Begin Task inputs

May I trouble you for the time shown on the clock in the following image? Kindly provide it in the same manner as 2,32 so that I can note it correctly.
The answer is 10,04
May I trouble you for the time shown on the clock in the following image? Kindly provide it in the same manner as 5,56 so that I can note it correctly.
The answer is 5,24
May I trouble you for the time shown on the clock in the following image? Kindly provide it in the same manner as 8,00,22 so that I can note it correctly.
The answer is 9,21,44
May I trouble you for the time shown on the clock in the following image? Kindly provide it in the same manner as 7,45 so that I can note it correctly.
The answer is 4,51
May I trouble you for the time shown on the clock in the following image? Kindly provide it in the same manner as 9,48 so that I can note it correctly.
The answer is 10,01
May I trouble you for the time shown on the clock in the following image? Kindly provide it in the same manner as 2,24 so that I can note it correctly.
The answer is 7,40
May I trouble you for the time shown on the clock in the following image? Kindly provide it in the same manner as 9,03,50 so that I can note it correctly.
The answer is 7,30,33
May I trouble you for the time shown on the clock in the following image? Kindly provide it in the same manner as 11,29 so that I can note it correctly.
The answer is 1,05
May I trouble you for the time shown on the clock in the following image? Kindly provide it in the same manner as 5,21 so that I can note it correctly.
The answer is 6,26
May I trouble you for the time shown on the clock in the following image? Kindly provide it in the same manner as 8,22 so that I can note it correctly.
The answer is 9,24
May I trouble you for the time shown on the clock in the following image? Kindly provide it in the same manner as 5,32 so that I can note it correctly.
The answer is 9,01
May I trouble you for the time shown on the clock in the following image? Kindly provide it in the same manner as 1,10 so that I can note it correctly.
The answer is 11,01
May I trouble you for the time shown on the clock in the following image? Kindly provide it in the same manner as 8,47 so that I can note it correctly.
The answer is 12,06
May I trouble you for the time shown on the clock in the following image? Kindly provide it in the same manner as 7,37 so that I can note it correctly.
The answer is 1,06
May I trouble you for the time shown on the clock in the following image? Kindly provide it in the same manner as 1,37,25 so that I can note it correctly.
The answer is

End Task inputs

Short task:
Return the whole listing above word for word, with every line unchanged and in the same order.

Output of the exercise:
May I trouble you for the time shown on the clock in the following image? Kindly provide it in the same manner as 2,32 so that I can note it correctly.
The answer is 10,04
May I trouble you for the time shown on the clock in the following image? Kindly provide it in the same manner as 5,56 so that I can note it correctly.
The answer is 5,24
May I trouble you for the time shown on the clock in the following image? Kindly provide it in the same manner as 8,00,22 so that I can note it correctly.
The answer is 9,21,44
May I trouble you for the time shown on the clock in the following image? Kindly provide it in the same manner as 7,45 so that I can note it correctly.
The answer is 4,51
May I trouble you for the time shown on the clock in the following image? Kindly provide it in the same manner as 9,48 so that I can note it correctly.
The answer is 10,01
May I trouble you for the time shown on the clock in the following image? Kindly provide it in the same manner as 2,24 so that I can note it correctly.
The answer is 7,40
May I trouble you for the time shown on the clock in the following image? Kindly provide it in the same manner as 9,03,50 so that I can note it correctly.
The answer is 7,30,33
May I trouble you for the time shown on the clock in the following image? Kindly provide it in the same manner as 11,29 so that I can note it correctly.
The answer is 1,05
May I trouble you for the time shown on the clock in the following image? Kindly provide it in the same manner as 5,21 so that I can note it correctly.
The answer is 6,26
May I trouble you for the time shown on the clock in the following image? Kindly provide it in the same manner as 8,22 so that I can note it correctly.
The answer is 9,24
May I trouble you for the time shown on the clock in the following image? Kindly provide it in the same manner as 5,32 so that I can note it correctly.
The answer is 9,01
May I trouble you for the time shown on the clock in the following image? Kindly provide it in the same manner as 1,10 so that I can note it correctly.
The answer is 11,01
May I trouble you for the time shown on the clock in the following image? Kindly provide it in the same manner as 8,47 so that I can note it correctly.
The answer is 12,06
May I trouble you for the time shown on the clock in the following image? Kindly provide it in the same manner as 7,37 so that I can note it correctly.
The answer is 1,06
May I trouble you for the time shown on the clock in the following image? Kindly provide it in the same manner as 1,37,25 so that I can note it correctly.
The answer is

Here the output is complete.